Friday, June 22, 2012

May the Fed Be With You



Help us Ben Bernanke, you're our only hope.


Up until the mid-aughts, I didn't know specifically what the Federal Reserve did. For much of my young adult years, my only point of reference was every few months this mysterious Merlin-like Chairman Alan Greenspan would go before Congress and tell them that he was lowering interest rates again and that we needed to reduce the deficit, yadda, yadda, yadda, Charlie Brown's teacher's voice. Whatever, dude, leave me be while I try to get in on this great Pets.com investment.

As I've learned, over the years the Federal Reserve is our Central Bank and they are in charge of setting monetary policy and controlling the money supply. So that means they adjust interest rates and/or pull out or pump more dollars into the economy as they see fit.

Matt Yglesias has posted about this quite a bit recently, so I recommend you check out this, this, this, and this for more background. Here's a key passage [bold mine]:

In translating their ideas to the activist audience at Netroots, [Paul] Krugman and others tend to skip over the fact that monetary stimulus from the Fed is pretty clearly necessary. Just ask yourself what the world would look like if some optimal fiscal policy were enacted and growth accelerated to the point at which we were adding 300,000-400,000 jobs a month instead of 100,000-200,000 jobs.

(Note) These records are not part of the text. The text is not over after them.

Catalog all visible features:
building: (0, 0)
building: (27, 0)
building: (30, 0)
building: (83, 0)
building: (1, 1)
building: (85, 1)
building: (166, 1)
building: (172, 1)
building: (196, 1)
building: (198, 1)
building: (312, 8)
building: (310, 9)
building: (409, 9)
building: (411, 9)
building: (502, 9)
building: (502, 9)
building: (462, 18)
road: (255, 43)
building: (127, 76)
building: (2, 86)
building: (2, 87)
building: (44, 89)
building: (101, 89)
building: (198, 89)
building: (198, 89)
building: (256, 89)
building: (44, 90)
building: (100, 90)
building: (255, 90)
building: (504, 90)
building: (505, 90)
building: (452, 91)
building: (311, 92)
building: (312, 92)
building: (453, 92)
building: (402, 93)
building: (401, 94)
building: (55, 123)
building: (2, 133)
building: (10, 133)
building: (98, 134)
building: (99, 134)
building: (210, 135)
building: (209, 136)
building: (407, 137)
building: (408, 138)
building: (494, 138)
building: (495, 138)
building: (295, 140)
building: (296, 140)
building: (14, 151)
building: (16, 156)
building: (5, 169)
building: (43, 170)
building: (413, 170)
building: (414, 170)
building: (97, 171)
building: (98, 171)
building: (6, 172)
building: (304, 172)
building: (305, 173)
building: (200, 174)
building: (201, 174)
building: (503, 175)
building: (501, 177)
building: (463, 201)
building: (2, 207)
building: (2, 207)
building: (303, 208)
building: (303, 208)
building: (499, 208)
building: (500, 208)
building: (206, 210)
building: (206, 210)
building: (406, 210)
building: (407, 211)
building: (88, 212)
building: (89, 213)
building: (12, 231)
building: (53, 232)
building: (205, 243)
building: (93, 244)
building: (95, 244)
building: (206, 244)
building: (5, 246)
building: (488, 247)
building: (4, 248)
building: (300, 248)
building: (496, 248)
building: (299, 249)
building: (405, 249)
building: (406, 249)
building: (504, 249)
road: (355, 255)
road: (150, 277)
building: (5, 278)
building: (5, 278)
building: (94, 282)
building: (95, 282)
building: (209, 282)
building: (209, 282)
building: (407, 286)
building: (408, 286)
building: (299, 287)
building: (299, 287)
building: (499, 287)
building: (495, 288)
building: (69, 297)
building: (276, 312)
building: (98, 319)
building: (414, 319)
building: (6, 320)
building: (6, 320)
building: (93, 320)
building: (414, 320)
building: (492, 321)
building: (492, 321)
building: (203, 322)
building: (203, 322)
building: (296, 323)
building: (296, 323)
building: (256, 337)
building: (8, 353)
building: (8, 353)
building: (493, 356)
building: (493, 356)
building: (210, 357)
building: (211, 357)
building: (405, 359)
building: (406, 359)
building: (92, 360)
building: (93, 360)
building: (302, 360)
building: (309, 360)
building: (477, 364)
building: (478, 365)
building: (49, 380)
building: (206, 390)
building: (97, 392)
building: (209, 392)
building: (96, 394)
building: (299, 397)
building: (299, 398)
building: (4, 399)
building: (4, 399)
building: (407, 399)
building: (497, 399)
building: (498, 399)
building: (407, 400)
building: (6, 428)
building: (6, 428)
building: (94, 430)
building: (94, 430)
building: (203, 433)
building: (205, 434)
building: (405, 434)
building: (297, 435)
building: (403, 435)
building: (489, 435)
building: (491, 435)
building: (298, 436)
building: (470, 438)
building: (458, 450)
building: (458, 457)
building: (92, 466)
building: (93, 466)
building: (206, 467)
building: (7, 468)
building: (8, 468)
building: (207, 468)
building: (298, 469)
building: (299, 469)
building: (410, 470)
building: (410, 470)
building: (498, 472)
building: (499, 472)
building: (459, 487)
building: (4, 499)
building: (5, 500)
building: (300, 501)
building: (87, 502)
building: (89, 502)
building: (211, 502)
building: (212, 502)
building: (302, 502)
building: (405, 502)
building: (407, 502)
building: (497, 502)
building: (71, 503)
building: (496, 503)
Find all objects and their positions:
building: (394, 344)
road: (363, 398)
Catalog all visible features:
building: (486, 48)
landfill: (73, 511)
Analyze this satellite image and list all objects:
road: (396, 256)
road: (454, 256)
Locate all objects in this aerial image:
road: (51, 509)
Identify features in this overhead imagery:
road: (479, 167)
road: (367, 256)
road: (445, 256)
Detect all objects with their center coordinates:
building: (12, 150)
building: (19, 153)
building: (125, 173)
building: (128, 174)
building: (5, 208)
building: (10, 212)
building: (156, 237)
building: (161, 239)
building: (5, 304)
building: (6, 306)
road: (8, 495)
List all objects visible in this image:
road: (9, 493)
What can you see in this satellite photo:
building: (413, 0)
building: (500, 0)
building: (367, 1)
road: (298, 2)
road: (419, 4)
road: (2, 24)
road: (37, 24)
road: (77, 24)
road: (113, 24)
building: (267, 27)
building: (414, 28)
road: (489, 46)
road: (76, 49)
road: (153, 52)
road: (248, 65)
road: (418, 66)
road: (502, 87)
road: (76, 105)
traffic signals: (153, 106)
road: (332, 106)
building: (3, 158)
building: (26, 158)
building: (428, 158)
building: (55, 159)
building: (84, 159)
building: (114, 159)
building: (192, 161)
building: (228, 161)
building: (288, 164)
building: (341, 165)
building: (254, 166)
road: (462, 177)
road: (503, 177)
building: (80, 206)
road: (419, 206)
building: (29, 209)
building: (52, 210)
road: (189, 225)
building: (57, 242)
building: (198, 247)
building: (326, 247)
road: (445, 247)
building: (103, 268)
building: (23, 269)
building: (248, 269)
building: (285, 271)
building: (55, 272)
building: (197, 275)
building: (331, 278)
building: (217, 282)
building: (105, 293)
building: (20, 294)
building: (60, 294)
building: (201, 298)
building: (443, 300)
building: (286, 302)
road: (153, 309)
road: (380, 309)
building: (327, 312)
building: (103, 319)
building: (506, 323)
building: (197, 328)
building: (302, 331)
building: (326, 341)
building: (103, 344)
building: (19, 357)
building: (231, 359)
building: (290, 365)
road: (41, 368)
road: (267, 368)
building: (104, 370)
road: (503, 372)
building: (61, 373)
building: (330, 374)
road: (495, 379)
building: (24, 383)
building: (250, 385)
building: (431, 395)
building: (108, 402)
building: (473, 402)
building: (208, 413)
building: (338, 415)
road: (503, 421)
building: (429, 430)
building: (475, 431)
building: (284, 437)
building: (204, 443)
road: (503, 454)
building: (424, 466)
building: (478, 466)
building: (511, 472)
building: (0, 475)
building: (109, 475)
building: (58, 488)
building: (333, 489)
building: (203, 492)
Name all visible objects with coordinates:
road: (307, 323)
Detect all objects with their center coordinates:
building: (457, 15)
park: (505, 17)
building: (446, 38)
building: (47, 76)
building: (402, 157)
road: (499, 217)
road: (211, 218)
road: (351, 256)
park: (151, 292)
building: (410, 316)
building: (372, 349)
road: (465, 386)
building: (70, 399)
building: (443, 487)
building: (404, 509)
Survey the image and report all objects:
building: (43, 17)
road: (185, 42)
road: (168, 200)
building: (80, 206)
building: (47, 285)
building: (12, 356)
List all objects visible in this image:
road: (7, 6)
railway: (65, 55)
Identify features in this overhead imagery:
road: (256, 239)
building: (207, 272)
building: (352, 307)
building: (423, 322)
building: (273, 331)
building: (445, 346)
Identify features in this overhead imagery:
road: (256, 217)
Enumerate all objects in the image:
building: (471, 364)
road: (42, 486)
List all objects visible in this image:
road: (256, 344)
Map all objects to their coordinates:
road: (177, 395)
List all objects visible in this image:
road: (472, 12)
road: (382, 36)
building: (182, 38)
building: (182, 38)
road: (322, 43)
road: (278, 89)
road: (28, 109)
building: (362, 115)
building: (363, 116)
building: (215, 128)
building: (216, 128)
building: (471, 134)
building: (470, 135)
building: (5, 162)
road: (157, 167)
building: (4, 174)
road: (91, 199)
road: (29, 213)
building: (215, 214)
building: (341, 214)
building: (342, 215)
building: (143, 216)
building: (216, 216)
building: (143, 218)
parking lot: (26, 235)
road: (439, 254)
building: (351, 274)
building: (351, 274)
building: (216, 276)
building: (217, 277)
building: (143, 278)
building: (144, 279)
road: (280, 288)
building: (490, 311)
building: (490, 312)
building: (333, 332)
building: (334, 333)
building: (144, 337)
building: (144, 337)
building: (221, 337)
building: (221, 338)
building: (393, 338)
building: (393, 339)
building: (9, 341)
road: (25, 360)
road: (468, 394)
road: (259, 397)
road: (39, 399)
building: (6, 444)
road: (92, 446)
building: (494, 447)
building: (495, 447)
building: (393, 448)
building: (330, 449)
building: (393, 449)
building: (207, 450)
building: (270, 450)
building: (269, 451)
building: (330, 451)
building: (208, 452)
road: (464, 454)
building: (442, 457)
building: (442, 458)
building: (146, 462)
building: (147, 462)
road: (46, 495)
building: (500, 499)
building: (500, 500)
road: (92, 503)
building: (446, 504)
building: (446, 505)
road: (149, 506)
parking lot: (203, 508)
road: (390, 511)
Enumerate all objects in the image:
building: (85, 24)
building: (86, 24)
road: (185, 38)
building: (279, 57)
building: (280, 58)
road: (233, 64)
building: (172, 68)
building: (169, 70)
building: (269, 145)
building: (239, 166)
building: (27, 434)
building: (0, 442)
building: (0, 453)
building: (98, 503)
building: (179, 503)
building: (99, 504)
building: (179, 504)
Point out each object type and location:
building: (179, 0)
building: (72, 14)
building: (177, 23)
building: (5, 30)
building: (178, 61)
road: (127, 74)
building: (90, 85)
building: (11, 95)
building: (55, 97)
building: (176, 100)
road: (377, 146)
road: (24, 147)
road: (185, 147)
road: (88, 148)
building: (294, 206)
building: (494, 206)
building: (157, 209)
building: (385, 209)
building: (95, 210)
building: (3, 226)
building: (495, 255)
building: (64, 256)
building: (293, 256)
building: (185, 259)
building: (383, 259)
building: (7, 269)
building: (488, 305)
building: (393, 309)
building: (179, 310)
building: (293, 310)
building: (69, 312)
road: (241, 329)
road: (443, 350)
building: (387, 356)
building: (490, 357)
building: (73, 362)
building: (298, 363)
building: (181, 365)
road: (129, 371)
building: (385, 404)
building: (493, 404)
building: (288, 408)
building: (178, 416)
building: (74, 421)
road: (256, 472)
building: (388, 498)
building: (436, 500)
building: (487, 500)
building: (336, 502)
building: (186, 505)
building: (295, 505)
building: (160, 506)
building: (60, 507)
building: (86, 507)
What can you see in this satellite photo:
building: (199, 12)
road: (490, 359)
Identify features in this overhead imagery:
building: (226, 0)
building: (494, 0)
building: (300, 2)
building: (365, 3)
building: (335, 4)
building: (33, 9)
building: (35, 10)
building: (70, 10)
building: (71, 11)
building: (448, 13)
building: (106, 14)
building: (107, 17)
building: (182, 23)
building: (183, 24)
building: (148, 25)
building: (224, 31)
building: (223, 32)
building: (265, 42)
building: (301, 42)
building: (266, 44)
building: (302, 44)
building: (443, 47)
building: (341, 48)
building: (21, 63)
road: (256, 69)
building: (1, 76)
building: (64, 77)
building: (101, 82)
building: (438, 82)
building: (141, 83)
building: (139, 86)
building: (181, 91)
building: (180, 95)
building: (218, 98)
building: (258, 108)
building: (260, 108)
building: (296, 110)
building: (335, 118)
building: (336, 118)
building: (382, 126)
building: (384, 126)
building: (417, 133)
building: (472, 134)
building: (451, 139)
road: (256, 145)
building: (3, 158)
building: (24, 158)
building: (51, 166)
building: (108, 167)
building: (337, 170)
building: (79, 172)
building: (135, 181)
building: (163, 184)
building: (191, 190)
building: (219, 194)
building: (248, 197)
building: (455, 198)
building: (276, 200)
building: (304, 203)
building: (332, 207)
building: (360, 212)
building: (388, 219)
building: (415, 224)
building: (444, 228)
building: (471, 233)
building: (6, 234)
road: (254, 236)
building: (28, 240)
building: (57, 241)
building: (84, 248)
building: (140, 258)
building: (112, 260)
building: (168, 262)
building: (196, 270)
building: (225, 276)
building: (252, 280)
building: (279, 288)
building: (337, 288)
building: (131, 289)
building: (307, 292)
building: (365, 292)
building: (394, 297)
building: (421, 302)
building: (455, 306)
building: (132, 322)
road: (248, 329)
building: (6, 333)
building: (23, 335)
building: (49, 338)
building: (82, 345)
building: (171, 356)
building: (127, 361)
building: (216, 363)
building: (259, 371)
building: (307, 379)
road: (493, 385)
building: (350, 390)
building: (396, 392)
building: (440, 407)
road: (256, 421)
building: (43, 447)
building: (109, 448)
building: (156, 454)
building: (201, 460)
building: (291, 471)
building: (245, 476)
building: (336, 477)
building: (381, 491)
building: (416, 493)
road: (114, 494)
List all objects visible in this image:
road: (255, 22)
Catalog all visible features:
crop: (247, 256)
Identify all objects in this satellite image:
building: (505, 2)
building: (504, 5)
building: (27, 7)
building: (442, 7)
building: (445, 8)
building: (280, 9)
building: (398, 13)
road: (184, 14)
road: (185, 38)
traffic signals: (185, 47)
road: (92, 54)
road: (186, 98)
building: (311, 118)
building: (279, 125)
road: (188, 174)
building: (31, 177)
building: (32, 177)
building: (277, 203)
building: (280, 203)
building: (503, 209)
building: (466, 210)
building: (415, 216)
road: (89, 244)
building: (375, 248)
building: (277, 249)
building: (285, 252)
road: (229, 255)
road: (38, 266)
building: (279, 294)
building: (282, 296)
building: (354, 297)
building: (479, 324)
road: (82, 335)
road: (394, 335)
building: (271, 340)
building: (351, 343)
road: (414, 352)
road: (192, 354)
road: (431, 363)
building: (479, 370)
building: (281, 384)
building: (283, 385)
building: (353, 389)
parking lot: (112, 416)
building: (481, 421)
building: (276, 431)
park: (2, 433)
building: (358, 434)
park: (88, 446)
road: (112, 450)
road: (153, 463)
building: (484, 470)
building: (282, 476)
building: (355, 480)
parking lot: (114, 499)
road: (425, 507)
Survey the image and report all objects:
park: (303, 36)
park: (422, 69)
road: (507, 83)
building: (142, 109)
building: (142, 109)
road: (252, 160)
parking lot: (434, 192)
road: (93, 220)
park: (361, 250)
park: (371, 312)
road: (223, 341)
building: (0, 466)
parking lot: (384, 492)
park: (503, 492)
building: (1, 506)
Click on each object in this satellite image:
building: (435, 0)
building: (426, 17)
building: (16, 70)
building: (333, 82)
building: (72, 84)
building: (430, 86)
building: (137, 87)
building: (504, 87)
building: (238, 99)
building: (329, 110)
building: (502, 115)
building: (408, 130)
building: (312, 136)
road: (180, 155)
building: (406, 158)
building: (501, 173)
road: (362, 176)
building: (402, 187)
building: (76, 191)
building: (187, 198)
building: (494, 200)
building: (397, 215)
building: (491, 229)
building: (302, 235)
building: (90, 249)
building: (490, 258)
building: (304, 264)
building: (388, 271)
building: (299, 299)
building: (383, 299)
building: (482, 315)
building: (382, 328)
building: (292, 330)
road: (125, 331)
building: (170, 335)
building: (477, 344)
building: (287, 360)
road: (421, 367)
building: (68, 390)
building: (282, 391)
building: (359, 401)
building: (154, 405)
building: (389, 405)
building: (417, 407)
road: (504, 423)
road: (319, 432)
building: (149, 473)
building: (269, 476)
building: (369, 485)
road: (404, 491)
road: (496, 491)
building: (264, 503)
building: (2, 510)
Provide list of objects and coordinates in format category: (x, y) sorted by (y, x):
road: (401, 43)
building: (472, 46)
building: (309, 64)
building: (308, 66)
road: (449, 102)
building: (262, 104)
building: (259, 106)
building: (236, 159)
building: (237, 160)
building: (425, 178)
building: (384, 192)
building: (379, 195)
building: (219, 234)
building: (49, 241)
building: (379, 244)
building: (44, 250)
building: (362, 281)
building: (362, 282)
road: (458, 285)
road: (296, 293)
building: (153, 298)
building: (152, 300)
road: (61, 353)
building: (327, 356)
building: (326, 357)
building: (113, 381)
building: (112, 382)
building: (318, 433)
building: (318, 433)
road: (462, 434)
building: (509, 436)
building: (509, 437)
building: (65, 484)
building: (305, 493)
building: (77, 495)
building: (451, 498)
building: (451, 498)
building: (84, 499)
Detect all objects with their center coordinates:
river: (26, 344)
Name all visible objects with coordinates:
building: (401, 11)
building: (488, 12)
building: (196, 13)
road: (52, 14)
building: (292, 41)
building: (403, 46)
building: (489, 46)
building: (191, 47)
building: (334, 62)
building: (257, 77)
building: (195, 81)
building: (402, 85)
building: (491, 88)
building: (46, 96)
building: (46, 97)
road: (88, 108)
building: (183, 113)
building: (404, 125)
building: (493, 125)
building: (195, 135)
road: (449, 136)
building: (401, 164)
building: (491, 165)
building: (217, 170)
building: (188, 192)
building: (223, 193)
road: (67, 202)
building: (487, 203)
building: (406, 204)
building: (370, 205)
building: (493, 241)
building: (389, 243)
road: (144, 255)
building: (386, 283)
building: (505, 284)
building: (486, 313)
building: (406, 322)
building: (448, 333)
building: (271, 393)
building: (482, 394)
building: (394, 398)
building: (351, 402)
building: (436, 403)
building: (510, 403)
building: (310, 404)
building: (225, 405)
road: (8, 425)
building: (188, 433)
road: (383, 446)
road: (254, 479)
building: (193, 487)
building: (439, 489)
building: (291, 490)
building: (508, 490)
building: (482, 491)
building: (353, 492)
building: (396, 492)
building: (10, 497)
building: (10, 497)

Well, millions of new workers would start burning gasoline and commuting to their new jobs. Millions of Americans would start moving out of their mom’s basement or their sister’s spare room to rent their own place. They’ll be running their own heaters and air conditioners. They might eat out a bit more often, and cook a bit less rice and beans and a bit more meat.

Those are all good things—but would mean higher prices.

There’s plenty of slack and idle resources in the economy, but we don’t have vast tankers of unemployed gasoline and the supply of rental housing is pretty low. In my opinion, a temporary price surge would be a small cost for a return to full employment. Or to put it another way, keeping the country on track for a years-long spell of mass unemployment is a shockingly stupid and immoral way to ensure cheap gasoline and affordable bacon.


So to recap, since the 2009 American Recovery and Reinvestment Act (ARRA, aka "the Stimulus"), Congress has been unwilling to provide more stimulus for the economy, other than smaller-scale things that are as popular to everyone as ice cream on a summer day, like the payroll tax cut. Unfortunately, the payroll tax cut was already included in the original ARRA, so extending it every year, doesn't really provide additional stimulus, it just continues current policy, as did the 2-year extension of the Bush tax cuts. The cautious approach signaled that Washington just wanted to keep the economy from falling off a cliff, while hoping for a more robust private sector recovery at some point. And we're still waiting. The Fed unfortunately has taken the same approach thus far.

When Congress is unwilling to act, it's the Federal Reserve's duty to provide needed stimulus. The Federal Reserve's job is NOT to prevent inflation from rising, it's to adjust monetary policy with the goal of creating full employment. So when Congress is not acting, the Fed make adjustments. For the Fed to stand by and do nothing, it means they are implicitly saying that 8+% unemployment is totally acceptable.

Somewhere in the neighborhood of $2B will likely be spent on this Presidential campaign before it's all said and done. But the political futures of Barack Obama and Mitt Romney are much more dependent on the actions of Ben Bernanke in the coming months, than on whatever that money buys them.